[Version difference data]

☆ ☆ ☆ ☆ ☆

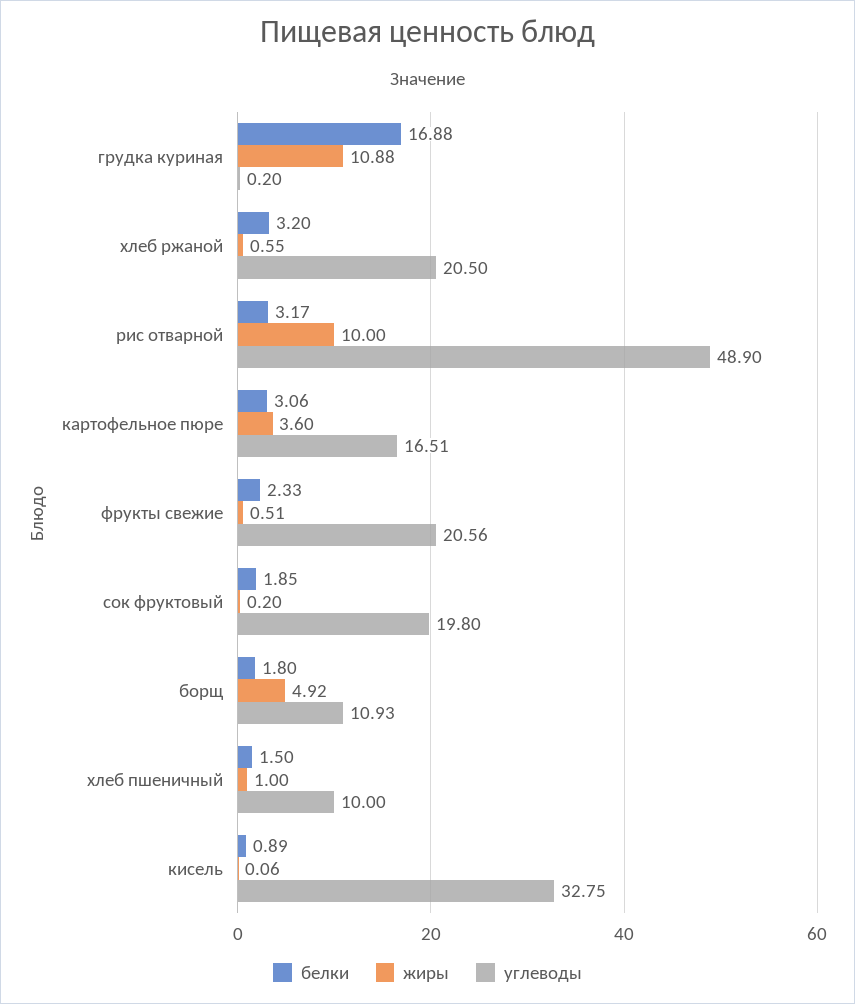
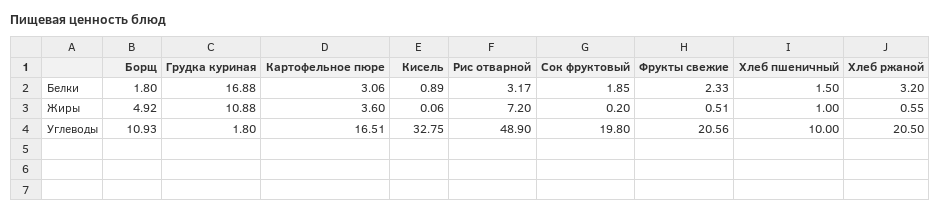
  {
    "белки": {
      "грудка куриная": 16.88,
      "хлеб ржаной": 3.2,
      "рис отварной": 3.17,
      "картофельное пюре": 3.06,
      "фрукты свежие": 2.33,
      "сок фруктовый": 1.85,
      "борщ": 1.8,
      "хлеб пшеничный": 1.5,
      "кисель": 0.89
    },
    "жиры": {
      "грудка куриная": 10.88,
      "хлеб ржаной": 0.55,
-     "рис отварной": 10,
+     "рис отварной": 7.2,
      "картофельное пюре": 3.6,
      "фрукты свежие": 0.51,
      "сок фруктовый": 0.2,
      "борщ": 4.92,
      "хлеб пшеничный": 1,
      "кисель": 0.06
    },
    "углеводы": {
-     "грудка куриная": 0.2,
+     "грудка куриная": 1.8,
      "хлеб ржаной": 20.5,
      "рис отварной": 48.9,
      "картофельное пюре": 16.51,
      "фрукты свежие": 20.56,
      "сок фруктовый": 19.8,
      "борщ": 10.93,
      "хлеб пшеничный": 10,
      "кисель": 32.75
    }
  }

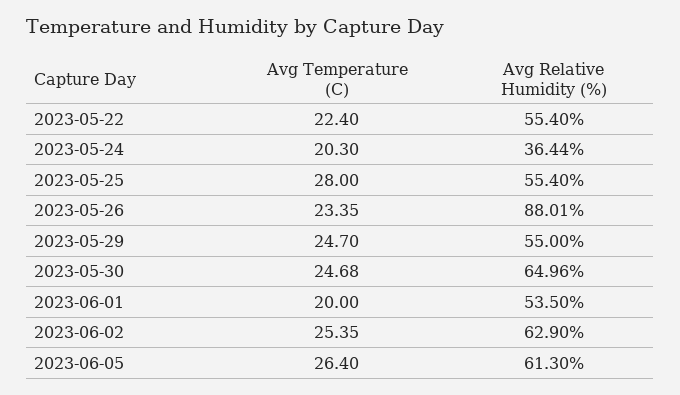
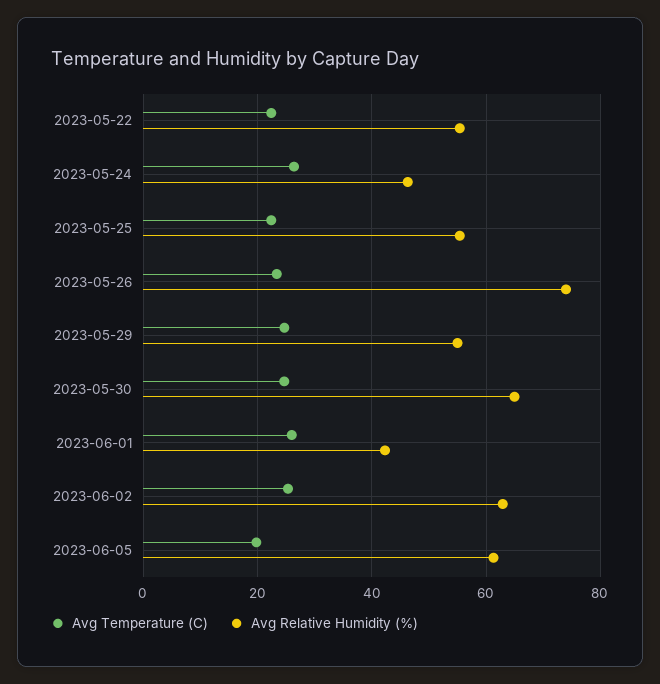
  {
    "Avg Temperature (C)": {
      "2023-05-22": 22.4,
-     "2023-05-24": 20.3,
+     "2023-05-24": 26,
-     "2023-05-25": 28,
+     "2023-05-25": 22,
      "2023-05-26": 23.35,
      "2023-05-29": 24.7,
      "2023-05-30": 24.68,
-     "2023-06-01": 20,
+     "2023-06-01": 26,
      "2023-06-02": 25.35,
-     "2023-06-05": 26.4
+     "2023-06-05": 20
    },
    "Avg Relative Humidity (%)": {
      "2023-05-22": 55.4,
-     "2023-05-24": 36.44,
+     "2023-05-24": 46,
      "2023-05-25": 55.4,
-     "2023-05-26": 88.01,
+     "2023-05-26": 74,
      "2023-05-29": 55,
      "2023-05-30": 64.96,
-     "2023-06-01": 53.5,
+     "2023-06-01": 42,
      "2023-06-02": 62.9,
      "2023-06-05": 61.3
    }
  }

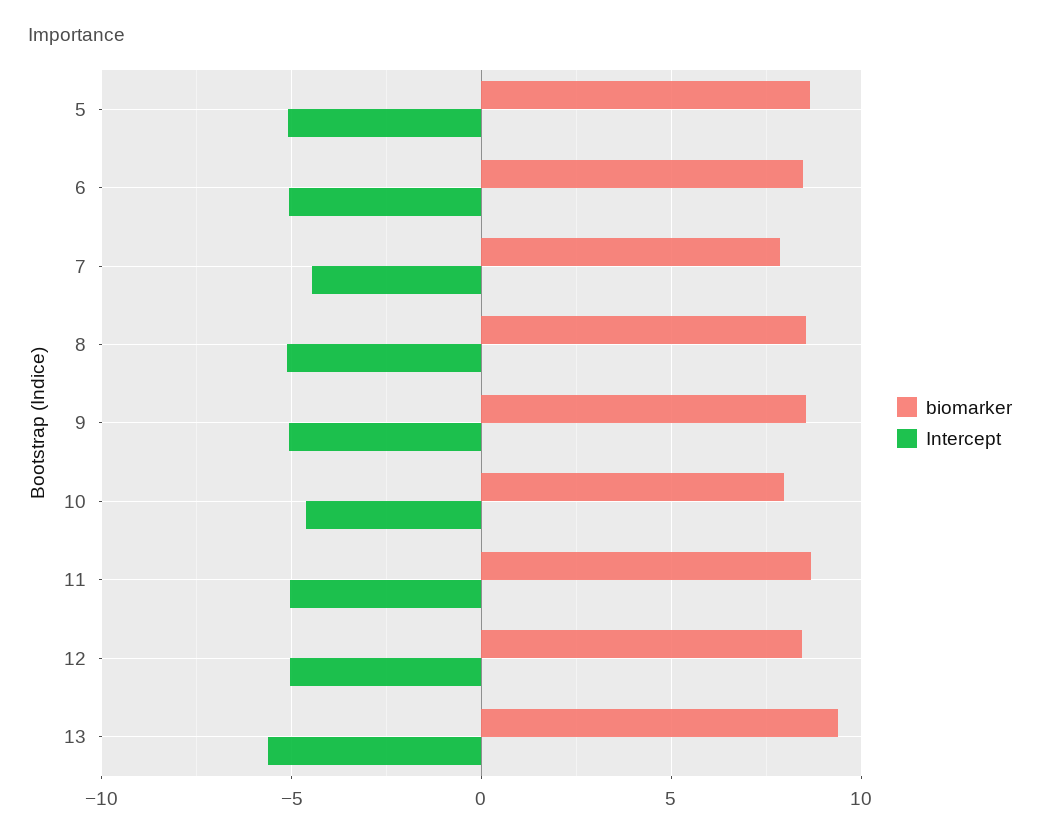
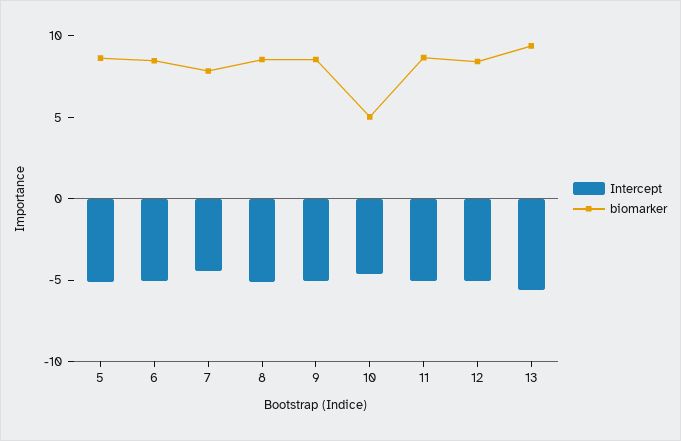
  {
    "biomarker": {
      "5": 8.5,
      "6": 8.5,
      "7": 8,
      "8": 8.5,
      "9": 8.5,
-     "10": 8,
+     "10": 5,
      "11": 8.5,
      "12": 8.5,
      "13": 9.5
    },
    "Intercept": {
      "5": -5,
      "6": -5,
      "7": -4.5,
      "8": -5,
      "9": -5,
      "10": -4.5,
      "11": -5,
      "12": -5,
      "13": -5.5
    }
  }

☆ ☆ ☆ ☆ ☆

BRIEF: Every line in the data above that includes the word "свежие" should be copied.

ANSWER TO THIS PROBLEM:
      "фрукты свежие": 2.33,
      "фрукты свежие": 0.51,
      "фрукты свежие": 20.56,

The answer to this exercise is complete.